Dataset excerpts:
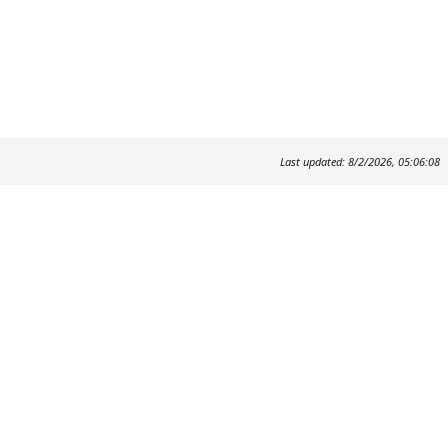
Last updated: 8/2/2026, 05:06:08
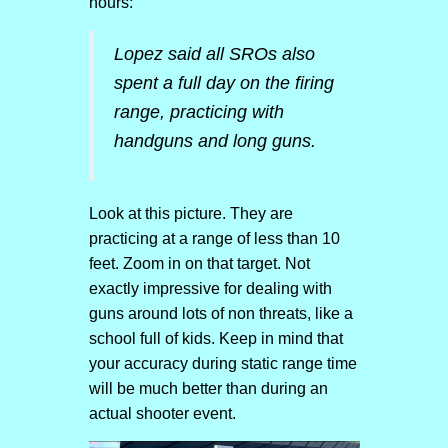
hours:
Lopez said all SROs also
spent a full day on the firing
range, practicing with
handguns and long guns.
Look at this picture. They are
practicing at a range of less than 10
feet. Zoom in on that target. Not
exactly impressive for dealing with
guns around lots of non threats, like a
school full of kids. Keep in mind that
your accuracy during static range time
will be much better than during an
actual shooter event.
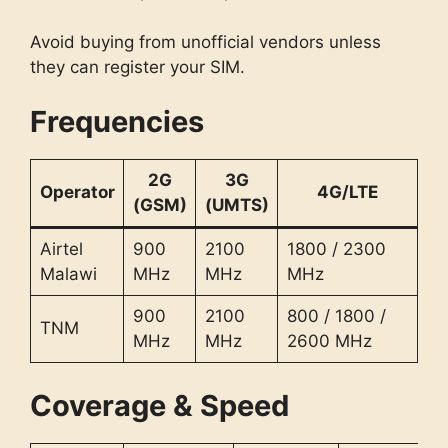
Avoid buying from unofficial vendors unless
they can register your SIM.
Frequencies
2G
3G
Operator
4G/LTE
(GSM)
(UMTS)
Airtel
900
2100
1800 / 2300
Malawi
MHz
MHz
MHz
900
2100
800 / 1800 /
TNM
MHz
MHz
2600 MHz
Coverage & Speed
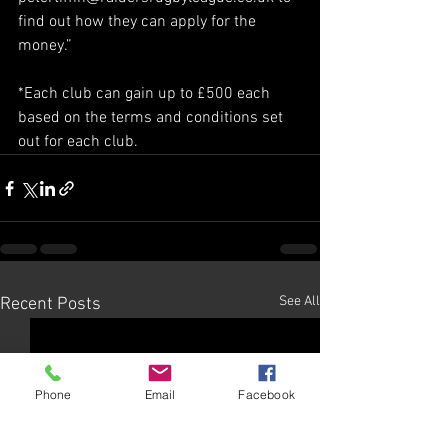
find out how they can apply for the 
money.”
*Each club can gain up to £500 each 
based on the terms and conditions set 
out for each club. 
See All
Recent Posts
Phone
Email
Facebook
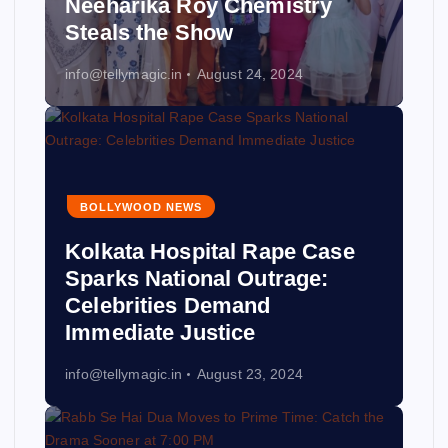
Neeharika Roy Chemistry
Steals the Show
info@tellymagic.in
August 24, 2024
BOLLYWOOD NEWS
Kolkata Hospital Rape Case
Sparks National Outrage:
Celebrities Demand
Immediate Justice
info@tellymagic.in
August 23, 2024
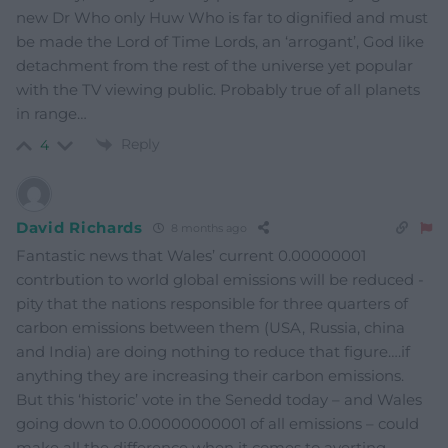
new Dr Who only Huw Who is far to dignified and must
be made the Lord of Time Lords, an ‘arrogant’, God like
detachment from the rest of the universe yet popular
with the TV viewing public. Probably true of all planets
in range…
Reply
4
David Richards
8 months ago
Fantastic news that Wales’ current 0.00000001
contrbution to world global emissions will be reduced -
pity that the nations responsible for three quarters of
carbon emissions between them (USA, Russia, china
and India) are doing nothing to reduce that figure….if
anything they are increasing their carbon emissions.
But this ‘historic’ vote in the Senedd today – and Wales
going down to 0.00000000001 of all emissions – could
make all the difference when it comes to averting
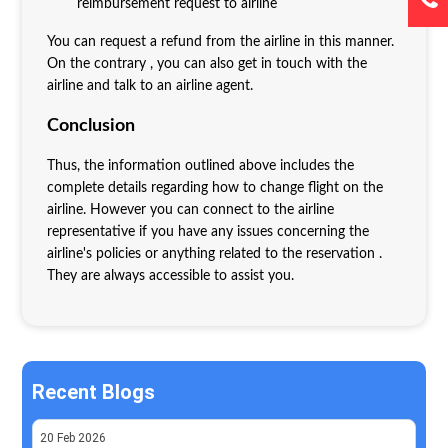
reimbursement request to airline
You can request a refund from the airline in this manner.
On the contrary , you can also get in touch with the
airline and talk to an airline agent.
Conclusion
Thus, the information outlined above includes the
complete details regarding how to change flight on the
airline. However you can connect to the airline
representative if you have any issues concerning the
airline's policies or anything related to the reservation .
They are always accessible to assist you.
Recent Blogs
20
Feb
2026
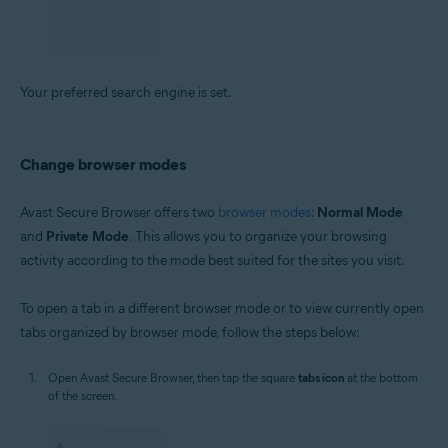
Your preferred search engine is set.
Change browser modes
Avast Secure Browser offers two
browser modes
:
Normal Mode
and
Private Mode
. This allows you to organize your browsing
activity according to the mode best suited for the sites you visit.
To open a tab in a different browser mode or to view currently open
tabs organized by browser mode, follow the steps below:
Open Avast Secure Browser, then tap the square
tabs icon
at the bottom
of the screen.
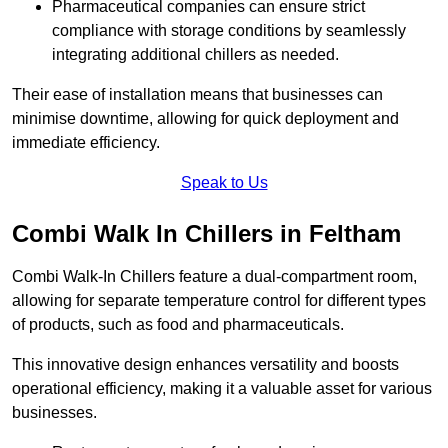
Pharmaceutical companies can ensure strict
compliance with storage conditions by seamlessly
integrating additional chillers as needed.
Their ease of installation means that businesses can
minimise downtime, allowing for quick deployment and
immediate efficiency.
Speak to Us
Combi Walk In Chillers in Feltham
Combi Walk-In Chillers feature a dual-compartment room,
allowing for separate temperature control for different types
of products, such as food and pharmaceuticals.
This innovative design enhances versatility and boosts
operational efficiency, making it a valuable asset for various
businesses.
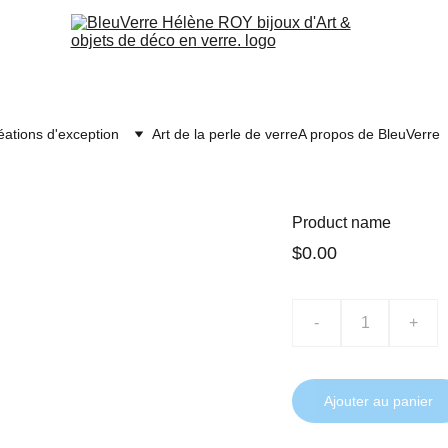
éations d'exception
Art de la perle de verre
A propos de BleuVerre
Product name
$0.00
-
+
Ajouter au panier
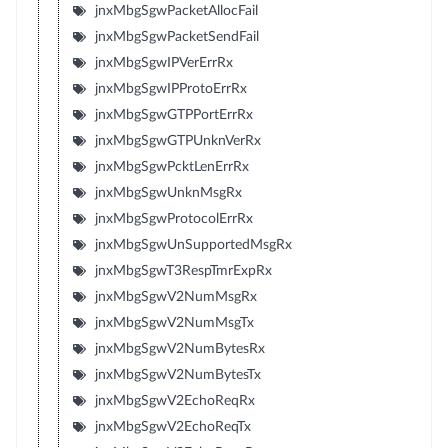
jnxMbgSgwPacketAllocFail
jnxMbgSgwPacketSendFail
jnxMbgSgwIPVerErrRx
jnxMbgSgwIPProtoErrRx
jnxMbgSgwGTPPortErrRx
jnxMbgSgwGTPUnknVerRx
jnxMbgSgwPcktLenErrRx
jnxMbgSgwUnknMsgRx
jnxMbgSgwProtocolErrRx
jnxMbgSgwUnSupportedMsgRx
jnxMbgSgwT3RespTmrExpRx
jnxMbgSgwV2NumMsgRx
jnxMbgSgwV2NumMsgTx
jnxMbgSgwV2NumBytesRx
jnxMbgSgwV2NumBytesTx
jnxMbgSgwV2EchoReqRx
jnxMbgSgwV2EchoReqTx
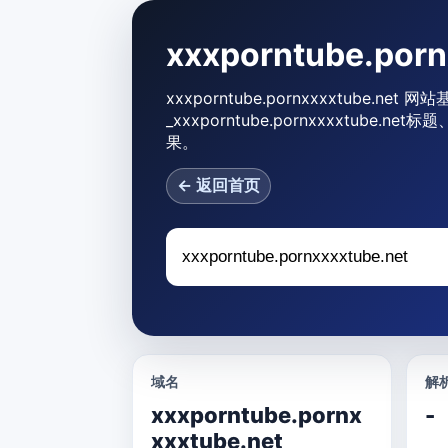
xxxporntube.po
xxxporntube.pornxxxxtube.net
_xxxporntube.pornxxxxtu
果。
← 返回首页
域名
解析
xxxporntube.pornx
-
xxxtube.net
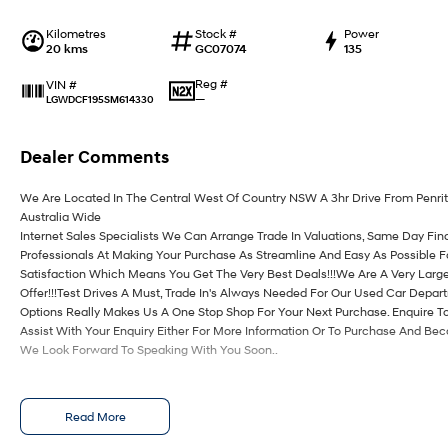
Kilometres
Stock #
Power
20 kms
GC07074
135
Reg #
VIN #
—
LGWDCF195SM614330
Dealer Comments
We Are Located In The Central West Of Country NSW A 3hr Drive From Penri
Australia Wide
Internet Sales Specialists We Can Arrange Trade In Valuations, Same Day Fin
Professionals At Making Your Purchase As Streamline And Easy As Possible 
Satisfaction Which Means You Get The Very Best Deals!!!We Are A Very Large
Offer!!!Test Drives A Must, Trade In's Always Needed For Our Used Car Depa
Options Really Makes Us A One Stop Shop For Your Next Purchase. Enquire T
Assist With Your Enquiry Either For More Information Or To Purchase And Be
We Look Forward To Speaking With You Soon..
Read More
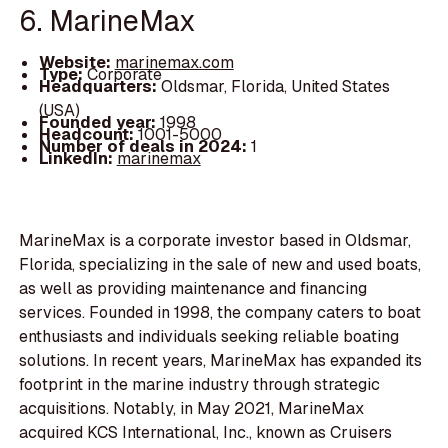
6. MarineMax
Website:
marinemax.com
Type:
Corporate
Headquarters:
Oldsmar, Florida, United States
(USA)
Founded year:
1998
Headcount:
1001-5000
Number of deals in 2024:
1
LinkedIn:
marinemax
MarineMax is a corporate investor based in Oldsmar,
Florida, specializing in the sale of new and used boats,
as well as providing maintenance and financing
services. Founded in 1998, the company caters to boat
enthusiasts and individuals seeking reliable boating
solutions. In recent years, MarineMax has expanded its
footprint in the marine industry through strategic
acquisitions. Notably, in May 2021, MarineMax
acquired KCS International, Inc., known as Cruisers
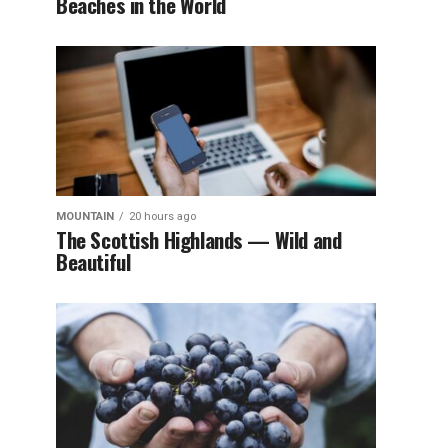
Beaches in the World
MOUNTAIN
20 hours ago
The Scottish Highlands — Wild and
Beautiful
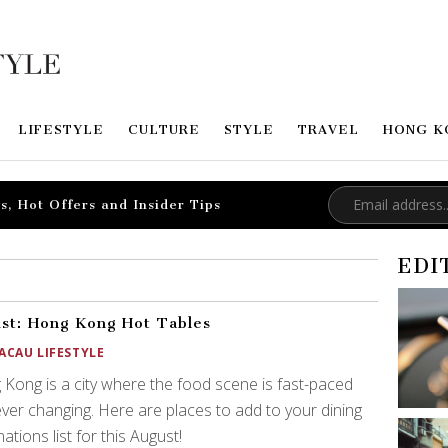
LIFESTYLE
CULTURE
STYLE
TRAVEL
HONG K
s, Hot Offers and Insider Tips
EDI
st: Hong Kong Hot Tables
ACAU LIFESTYLE
Kong is a city where the food scene is fast-paced
ver changing. Here are places to add to your dining
nations list for this August!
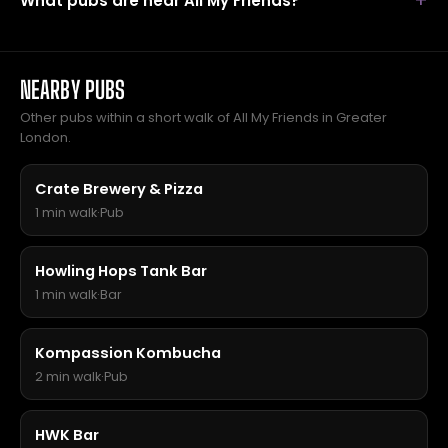
What pubs are near All My Friends?
NEARBY PUBS
Other pubs within a short walk of All My Friends in Greater
London.
Crate Brewery & Pizza
1 min walk
·
Pub
Howling Hops Tank Bar
1 min walk
·
Bar
Kompassion Kombucha
2 min walk
·
Pub
HWK Bar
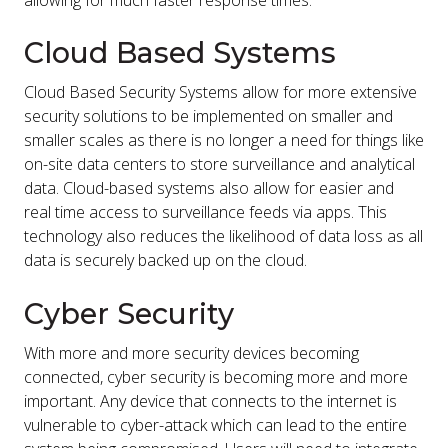
allowing for much faster response times.
Cloud Based Systems
Cloud Based Security Systems allow for more extensive
security solutions to be implemented on smaller and
smaller scales as there is no longer a need for things like
on-site data centers to store surveillance and analytical
data. Cloud-based systems also allow for easier and
real time access to surveillance feeds via apps. This
technology also reduces the likelihood of data loss as all
data is securely backed up on the cloud.
Cyber Security
With more and more security devices becoming
connected, cyber security is becoming more and more
important. Any device that connects to the internet is
vulnerable to cyber-attack which can lead to the entire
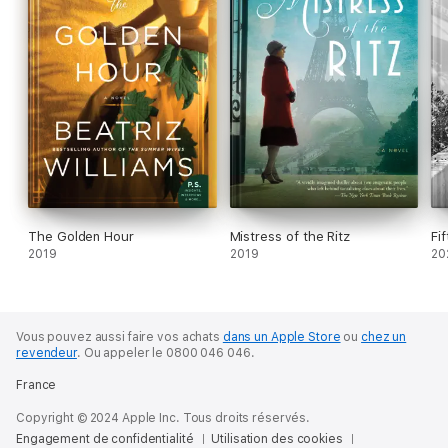
The Golden Hour
Mistress of the Ritz
Fi
2019
2019
20
Vous pouvez aussi faire vos achats
dans un Apple Store
ou
chez un
revendeur
.
Ou appeler le 0800 046 046.
France
Copyright © 2024 Apple Inc. Tous droits réservés.
Engagement de confidentialité
Utilisation des cookies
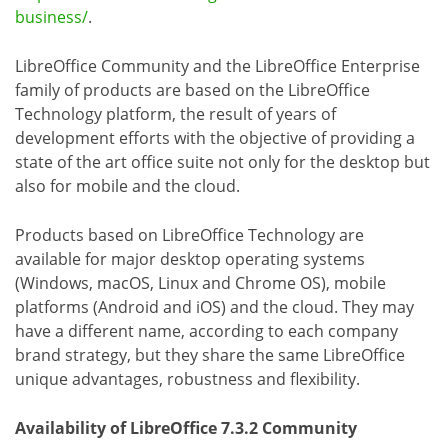
business/
.
LibreOffice Community and the LibreOffice Enterprise
family of products are based on the LibreOffice
Technology platform, the result of years of
development efforts with the objective of providing a
state of the art office suite not only for the desktop but
also for mobile and the cloud.
Products based on LibreOffice Technology are
available for major desktop operating systems
(Windows, macOS, Linux and Chrome OS), mobile
platforms (Android and iOS) and the cloud. They may
have a different name, according to each company
brand strategy, but they share the same LibreOffice
unique advantages, robustness and flexibility.
Availability of LibreOffice 7.3.2 Community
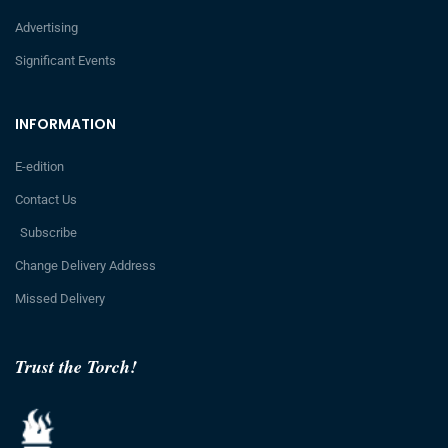
Advertising
Significant Events
INFORMATION
E-edition
Contact Us
Subscribe
Change Delivery Address
Missed Delivery
Trust the Torch!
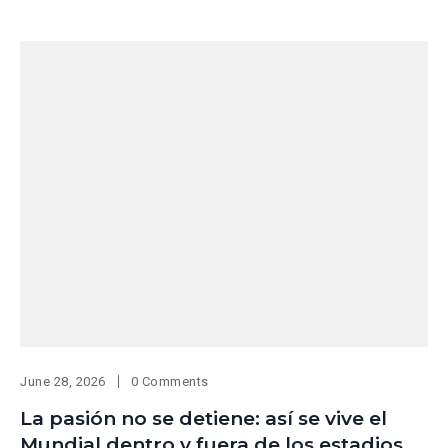
June 28, 2026
0 Comments
La pasión no se detiene: así se vive el
Mundial dentro y fuera de los estadios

BRIEF
Look through the data above. Copy every line with the string "will" in it.

TASK ANSWER
will be much better than during an
contrbution to world global emissions will be reduced -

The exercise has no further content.